Thursday, May 18, 2017

Shrine: Liz Janisse

This term's discussion about memorials—everything from shrines to stupas, monuments to living memorials—has taken us all over Lexington, Washington D.C., and even the world in our analysis of design, form, ritual, planning, process, and context. In hindsight, at the heart of all these places is a common goal: acknowledging loss. 

This assignment brought loss and grief to the forefront. It is a piercing reminder of why we fight so hard to remember—because the fear of losing these memories far outweighs the cost of memorializing them. 

Millions of dollars and hours of labor have all led to the creation of countless memorials. But perhaps it is the depth of emotion felt that truly gives these sites their value. 

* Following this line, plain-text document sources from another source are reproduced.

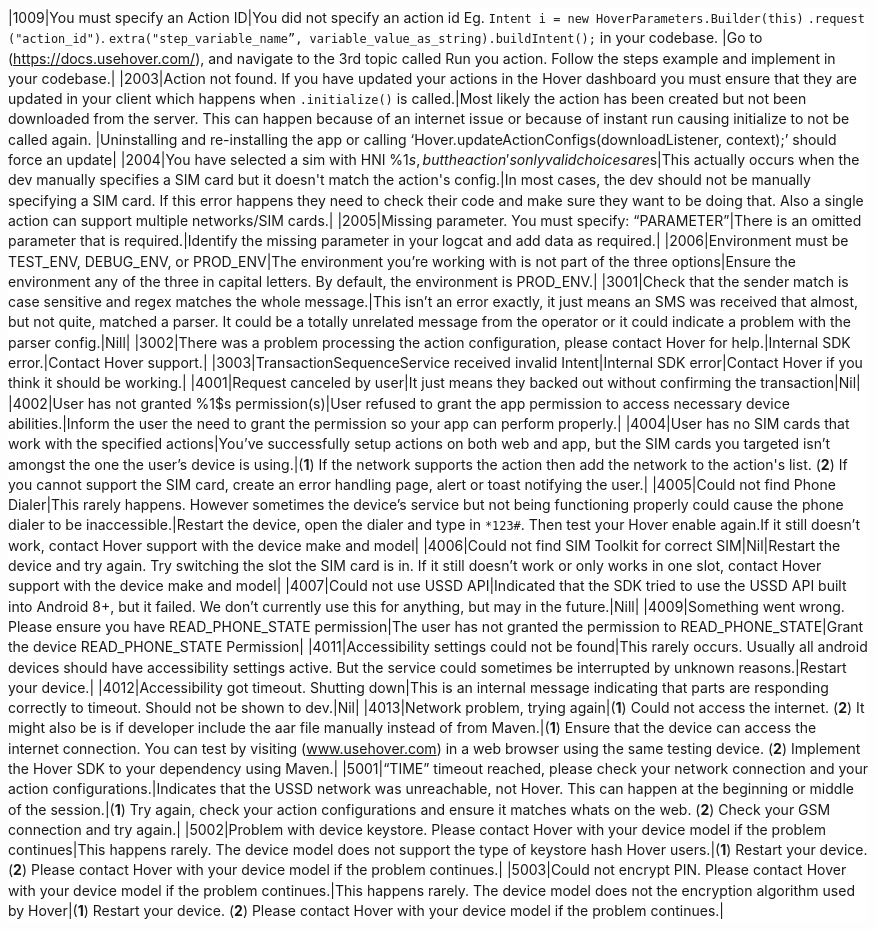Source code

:|1009|You must specify an Action ID|You did not specify an action id Eg.&#13;`Intent i = new HoverParameters.Builder(this)`&#13;`.request("action_id")`.&#13;`extra("step_variable_name”, variable_value_as_string).buildIntent();`&#13; in your codebase. |Go to (https://docs.usehover.com/), and navigate to the 3rd topic called Run you action. Follow the steps example and implement in your codebase.|
|2003|Action not found. If you have updated your actions in the Hover dashboard you must ensure that they are updated in your client which happens when `.initialize()` is called.|Most likely the action has been &#13;created but not been downloaded from the server.&#13;This can happen because of an internet issue&#13; or because of instant run causing initialize &#13;to not be called again. |Uninstalling and re-installing the app or calling ‘Hover.updateActionConfigs(downloadListener, context);’ should force an update|
|2004|You have selected a sim with HNI %1$s, but the action's only valid choices are %2$s|This actually occurs when the dev manually &#13;specifies a SIM card but it doesn't match &#13;the action's config.|In most cases, the dev should not be manually specifying a SIM card. If this error happens they need to check their code and make sure they want to be doing that.&#13;Also a single action can support multiple networks/SIM cards.|
|2005|Missing parameter. You must specify: “PARAMETER”|There is an omitted parameter &#13;that is required.|Identify the missing parameter in your logcat and add data as required.|
|2006|Environment must be TEST_ENV, DEBUG_ENV, or PROD_ENV|The environment you’re working with is &#13;not part of the three options|Ensure the environment any of the three in capital letters. By default, the environment is PROD_ENV.|
|3001|Check that the sender match is case sensitive and regex matches the whole message.|This isn’t an error exactly, it just &#13;means an SMS was received that almost, &#13;but not quite, matched a parser. It could &#13;be a totally unrelated message from the operator or it could &#13;indicate a problem with the parser config.|Nill|
|3002|There was a problem processing the action configuration, please contact Hover for help.|Internal SDK error.|Contact Hover support.|
|3003|TransactionSequenceService received invalid Intent|Internal SDK error|Contact Hover if you think it should be working.|
|4001|Request canceled by user|It just means they backed out without &#13;confirming the transaction|Nil|
|4002|User has not granted %1$s permission(s)|User refused to grant the app permission &#13;to access necessary device abilities.|Inform the user the need to grant the permission so your app can perform properly.|
|4004|User has no SIM cards that work with the specified actions|You’ve successfully setup actions on &#13;both web and app, but the SIM cards you targeted &#13;isn’t amongst the one the user’s device is using.|(**1**) If the network supports the action then add the network to the action's list.&#13;(**2**) If you cannot support the SIM card, create an error handling page, alert or toast notifying the user.|
|4005|Could not find Phone Dialer|This rarely happens. However sometimes the device’s &#13;service but not being functioning properly could cause the&#13; phone dialer to be inaccessible.|Restart the device, open the dialer and type in `*123#`. Then test your Hover enable again.If it still doesn’t work, contact Hover support with the device make and model|
|4006|Could not find SIM Toolkit for correct SIM|Nil|Restart the device and try again. &#13;Try switching the slot the SIM card is in. &#13;If it still doesn’t work or only works in one slot, &#13;contact Hover support with the device make and model|
|4007|Could not use USSD API|Indicated that the SDK tried to use the&#13; USSD API built into Android 8+, but it failed.&#13; We don’t currently use this for anything, &#13;but may in the future.|Nill|
|4009|Something went wrong. Please ensure you have READ_PHONE_STATE permission|The user has not granted the &#13;permission to READ_PHONE_STATE|Grant the device READ_PHONE_STATE Permission|
|4011|Accessibility settings could not be found|This rarely occurs. Usually all android &#13;devices should have accessibility settings active.&#13; But the service could sometimes be interrupted &#13;by unknown reasons.|Restart your device.|
|4012|Accessibility got timeout. Shutting down|This is an internal message indicating that parts are &#13;responding correctly to timeout. Should not be shown to dev.|Nil|
|4013|Network problem, trying again|(**1**) Could not access the internet.&#13;(**2**) It might also be is if developer  include the &#13;aar file manually instead of from Maven.|(**1**) Ensure that the device can access the internet connection. You can test by visiting (www.usehover.com) in a web browser using the same testing device.&#13;(**2**) Implement the Hover SDK to your dependency using Maven.|
|5001|“TIME” timeout reached, please check your network connection and your action configurations.|Indicates that the USSD network was unreachable, not Hover. &#13;This can happen at the beginning or middle of the session.|(**1**) Try again, check your action configurations and ensure it matches whats on the web.&#13;(**2**) Check your GSM connection and try again.|
|5002|Problem with device keystore. Please contact Hover with your device model if the problem continues|This happens rarely. The device model does &#13;not support the type of keystore hash Hover users.|(**1**) Restart your device.&#13;(**2**) Please contact Hover with your device model if the problem continues.|
|5003|Could not encrypt PIN. Please contact Hover with your device model if the problem continues.|This happens rarely. The device model does &#13;not the encryption algorithm &#13;used by Hover|(**1**) Restart your device.&#13;(**2**) Please contact Hover with your device model if the problem continues.|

The shrine I made for my uncle Dan is very simple in design and structure. The meaning of the glass is twofold—he enjoyed glass blowing during his life, and alcoholism (symbolized by the idea of glass bottles) played a major role in his demise. In this way, the glass pieces have a lot of meaning as the fabric of my memorial. 

The colors and the water remind me of Lake Michigan—a place I have always known and loved. In his home in Door County, the Wisconsin peninsula that extends into Lake Michigan, my uncle would have always been surrounded by water. This plays a big role in the shrine. 

Additionally, the water fills only about 3/4 of my shrine. This is symbolic of a life cut short—not as full or expansive as perhaps it ought to have been. The water obscures the forms below it—this represents the lack of clarity present in his death. To this day, we still don't know exactly what happened. 

The three rocks at the center represent the three sons he left behind—the most important part of his life. They stand in opaque contrast to the translucent glass and water that surrounds them. They are at the heart of everything. 

The weight of the whole shrine—between glass, rocks, and water—represents the weight of the guilt I feel. I wasn't there for the funeral. I wasn't there to say goodbye or wipe the tears of my cousins or acknowledge how much my uncle meant to me, despite the times when he wasn't able to be there for me. 

This memorial represents an acknowledgement of the grief that I haven't been able to process fully over the past 5 months. I hope that giving it to my father will help him remember his little brother for all the good my Uncle Dan did in his life. 

The only thing more painful than the grief is the idea of forgetting this loss. I hope my uncle knows that his memory lives on in the lives and joy of those who loved him most.